Thursday, December 6, 2007

Moving Through Madness or "Einstein on the Beach"

Thoughts two minutes into the first scene of Einstein on the Beach: "This is music to go mad by." The quasi-hypnotic reiterations which only reluctantly allow you up for air, pummel you, coax, and finally suck you under. It is at that moment, when you feel you can't possibly take it any longer that it releases you with a suddenness that makes you gasp. You find you've passed some invisible threshold which allows you to breath without panicking, without drowning in the seemingly directionless frenetic repetitions. It is suddenly possible to see past all this static to the larger ebb and flow of the music as it bears you along, always in motion developing in monumental increments.

Tuesday, December 4, 2007

Collision

Going over the Brooklyn Bridge, watching reflections collide in the window.
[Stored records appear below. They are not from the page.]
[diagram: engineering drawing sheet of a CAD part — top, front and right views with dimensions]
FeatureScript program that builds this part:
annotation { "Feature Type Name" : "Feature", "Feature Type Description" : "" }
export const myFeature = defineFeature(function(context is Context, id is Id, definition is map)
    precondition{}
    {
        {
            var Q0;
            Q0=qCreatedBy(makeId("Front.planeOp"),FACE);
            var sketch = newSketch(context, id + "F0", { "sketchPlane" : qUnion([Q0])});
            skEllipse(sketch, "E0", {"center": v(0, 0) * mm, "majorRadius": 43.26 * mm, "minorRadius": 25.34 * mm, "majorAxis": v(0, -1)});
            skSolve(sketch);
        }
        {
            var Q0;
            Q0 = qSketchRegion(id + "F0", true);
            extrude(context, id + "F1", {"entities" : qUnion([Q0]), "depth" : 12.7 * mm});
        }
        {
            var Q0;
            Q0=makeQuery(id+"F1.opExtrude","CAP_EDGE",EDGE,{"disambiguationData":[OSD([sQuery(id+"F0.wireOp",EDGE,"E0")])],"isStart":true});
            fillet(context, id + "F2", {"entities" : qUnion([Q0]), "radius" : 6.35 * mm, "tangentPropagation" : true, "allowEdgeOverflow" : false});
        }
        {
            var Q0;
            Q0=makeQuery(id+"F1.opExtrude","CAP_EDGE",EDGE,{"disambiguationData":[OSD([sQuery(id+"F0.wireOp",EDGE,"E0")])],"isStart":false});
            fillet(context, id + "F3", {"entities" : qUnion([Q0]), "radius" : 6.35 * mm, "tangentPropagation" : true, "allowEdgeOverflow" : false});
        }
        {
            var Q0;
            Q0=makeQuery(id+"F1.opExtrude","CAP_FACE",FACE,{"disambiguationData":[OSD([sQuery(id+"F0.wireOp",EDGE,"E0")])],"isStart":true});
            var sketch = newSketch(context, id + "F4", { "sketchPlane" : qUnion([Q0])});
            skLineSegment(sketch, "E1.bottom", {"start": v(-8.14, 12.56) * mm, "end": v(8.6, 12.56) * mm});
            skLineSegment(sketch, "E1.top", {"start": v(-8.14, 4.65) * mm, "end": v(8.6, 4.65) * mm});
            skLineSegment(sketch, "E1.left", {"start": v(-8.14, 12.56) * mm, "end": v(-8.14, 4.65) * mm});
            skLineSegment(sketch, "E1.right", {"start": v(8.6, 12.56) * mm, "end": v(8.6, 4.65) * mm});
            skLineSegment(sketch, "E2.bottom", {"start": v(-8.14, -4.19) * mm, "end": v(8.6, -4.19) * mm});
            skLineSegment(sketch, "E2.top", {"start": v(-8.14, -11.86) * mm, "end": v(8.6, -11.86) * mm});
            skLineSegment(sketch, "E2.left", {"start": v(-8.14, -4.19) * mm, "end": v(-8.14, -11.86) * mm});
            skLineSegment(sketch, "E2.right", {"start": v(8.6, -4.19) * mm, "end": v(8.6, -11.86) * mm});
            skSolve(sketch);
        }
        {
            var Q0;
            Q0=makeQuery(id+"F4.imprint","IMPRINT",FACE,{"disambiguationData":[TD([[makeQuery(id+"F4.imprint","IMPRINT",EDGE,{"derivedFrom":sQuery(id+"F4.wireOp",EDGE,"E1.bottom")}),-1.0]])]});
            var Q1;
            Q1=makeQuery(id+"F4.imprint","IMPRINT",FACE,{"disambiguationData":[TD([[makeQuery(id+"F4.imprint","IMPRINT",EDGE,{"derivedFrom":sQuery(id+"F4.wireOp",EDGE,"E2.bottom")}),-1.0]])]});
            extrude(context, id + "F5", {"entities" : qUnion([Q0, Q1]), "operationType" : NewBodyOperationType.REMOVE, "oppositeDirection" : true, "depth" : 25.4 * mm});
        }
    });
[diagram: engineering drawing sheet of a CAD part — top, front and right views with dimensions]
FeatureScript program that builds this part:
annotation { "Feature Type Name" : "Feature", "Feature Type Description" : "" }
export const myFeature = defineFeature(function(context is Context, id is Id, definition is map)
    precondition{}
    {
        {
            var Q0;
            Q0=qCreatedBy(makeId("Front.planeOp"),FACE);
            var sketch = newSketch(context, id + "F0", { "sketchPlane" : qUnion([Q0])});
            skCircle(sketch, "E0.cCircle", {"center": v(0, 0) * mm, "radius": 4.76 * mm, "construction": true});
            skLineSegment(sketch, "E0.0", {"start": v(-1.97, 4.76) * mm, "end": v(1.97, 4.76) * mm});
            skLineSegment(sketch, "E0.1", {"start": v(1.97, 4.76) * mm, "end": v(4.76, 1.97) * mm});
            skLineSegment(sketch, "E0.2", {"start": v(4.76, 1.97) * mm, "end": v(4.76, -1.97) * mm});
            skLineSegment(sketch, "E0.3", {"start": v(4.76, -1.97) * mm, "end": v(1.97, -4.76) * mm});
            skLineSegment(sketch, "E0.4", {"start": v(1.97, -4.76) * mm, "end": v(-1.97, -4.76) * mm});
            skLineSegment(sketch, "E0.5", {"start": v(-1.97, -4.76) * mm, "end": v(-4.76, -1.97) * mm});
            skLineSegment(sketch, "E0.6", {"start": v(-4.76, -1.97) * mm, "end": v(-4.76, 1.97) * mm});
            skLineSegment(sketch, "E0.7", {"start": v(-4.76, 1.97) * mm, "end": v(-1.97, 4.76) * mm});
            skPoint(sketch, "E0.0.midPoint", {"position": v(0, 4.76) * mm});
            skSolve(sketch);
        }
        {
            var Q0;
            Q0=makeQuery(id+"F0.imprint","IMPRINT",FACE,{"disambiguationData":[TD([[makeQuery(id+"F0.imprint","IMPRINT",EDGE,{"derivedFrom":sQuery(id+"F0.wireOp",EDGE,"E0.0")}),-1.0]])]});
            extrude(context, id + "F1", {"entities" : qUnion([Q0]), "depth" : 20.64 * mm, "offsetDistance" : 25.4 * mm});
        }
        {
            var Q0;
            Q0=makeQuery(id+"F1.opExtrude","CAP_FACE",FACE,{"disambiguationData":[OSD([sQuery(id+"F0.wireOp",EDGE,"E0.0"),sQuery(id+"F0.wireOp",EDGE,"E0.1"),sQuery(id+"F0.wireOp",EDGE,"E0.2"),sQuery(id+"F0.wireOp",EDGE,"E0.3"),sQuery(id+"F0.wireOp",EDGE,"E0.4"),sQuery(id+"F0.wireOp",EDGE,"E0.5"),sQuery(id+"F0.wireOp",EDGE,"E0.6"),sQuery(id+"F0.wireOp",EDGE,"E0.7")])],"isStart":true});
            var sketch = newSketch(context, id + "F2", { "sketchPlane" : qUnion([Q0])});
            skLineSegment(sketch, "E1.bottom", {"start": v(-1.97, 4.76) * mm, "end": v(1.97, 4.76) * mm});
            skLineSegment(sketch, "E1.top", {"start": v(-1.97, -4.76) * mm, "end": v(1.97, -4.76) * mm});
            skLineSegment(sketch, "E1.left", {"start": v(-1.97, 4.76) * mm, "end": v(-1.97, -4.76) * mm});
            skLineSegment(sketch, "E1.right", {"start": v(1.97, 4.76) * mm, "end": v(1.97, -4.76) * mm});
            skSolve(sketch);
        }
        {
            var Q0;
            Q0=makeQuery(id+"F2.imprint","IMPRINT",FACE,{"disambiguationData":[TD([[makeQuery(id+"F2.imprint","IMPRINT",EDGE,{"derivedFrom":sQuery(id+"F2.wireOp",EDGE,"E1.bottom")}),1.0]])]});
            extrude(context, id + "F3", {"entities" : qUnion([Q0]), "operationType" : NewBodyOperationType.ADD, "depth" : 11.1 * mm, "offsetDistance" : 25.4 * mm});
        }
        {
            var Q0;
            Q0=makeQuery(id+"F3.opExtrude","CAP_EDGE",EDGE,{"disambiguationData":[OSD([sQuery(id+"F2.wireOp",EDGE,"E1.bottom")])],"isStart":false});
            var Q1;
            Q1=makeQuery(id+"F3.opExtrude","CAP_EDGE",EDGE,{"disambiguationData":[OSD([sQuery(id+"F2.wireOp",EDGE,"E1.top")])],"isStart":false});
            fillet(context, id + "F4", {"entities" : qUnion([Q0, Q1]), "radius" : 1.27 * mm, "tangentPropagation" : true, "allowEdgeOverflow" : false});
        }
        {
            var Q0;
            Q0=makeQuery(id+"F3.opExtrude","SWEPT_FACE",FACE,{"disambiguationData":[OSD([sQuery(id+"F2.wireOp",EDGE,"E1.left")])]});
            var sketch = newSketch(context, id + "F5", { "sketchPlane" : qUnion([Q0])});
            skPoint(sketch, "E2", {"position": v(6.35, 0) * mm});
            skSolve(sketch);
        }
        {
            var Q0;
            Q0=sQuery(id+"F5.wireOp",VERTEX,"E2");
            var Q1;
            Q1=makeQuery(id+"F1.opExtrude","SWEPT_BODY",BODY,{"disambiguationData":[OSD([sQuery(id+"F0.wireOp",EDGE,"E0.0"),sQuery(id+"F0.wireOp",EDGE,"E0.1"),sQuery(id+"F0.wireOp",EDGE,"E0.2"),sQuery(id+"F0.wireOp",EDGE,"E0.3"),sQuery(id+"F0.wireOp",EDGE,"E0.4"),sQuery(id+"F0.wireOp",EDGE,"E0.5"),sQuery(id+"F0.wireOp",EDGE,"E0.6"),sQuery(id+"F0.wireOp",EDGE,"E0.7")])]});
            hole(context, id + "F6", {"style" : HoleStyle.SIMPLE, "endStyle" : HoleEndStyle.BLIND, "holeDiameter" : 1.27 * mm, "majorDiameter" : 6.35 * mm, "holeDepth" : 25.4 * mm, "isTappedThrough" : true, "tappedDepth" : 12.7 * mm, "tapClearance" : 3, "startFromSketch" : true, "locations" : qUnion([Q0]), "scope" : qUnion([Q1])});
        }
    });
Fast, ruthless, and inevitable as life. My life. Controlled chaos, hurtling forward -barely evading disaster- on tracks I'm no longer sure are of my own choosing. There are entirely new vistas opening on every side and I'm moving too quickly to be sure of the choices I'm making. There have been turning points recently that seem altogether inevitable and perfectly reckless, a force or momentum drawing me irresistibly forward, and in my helplessness there has been a kind of wild joy and vulnerability . I have never felt this vulnerable in my life, this susceptible. Soon there will be a split in these tracks and I'll find out if I have the nerve to relinquish my death-grip on control and learn what it means to risk a collision and emerge -still breathing- on the other side.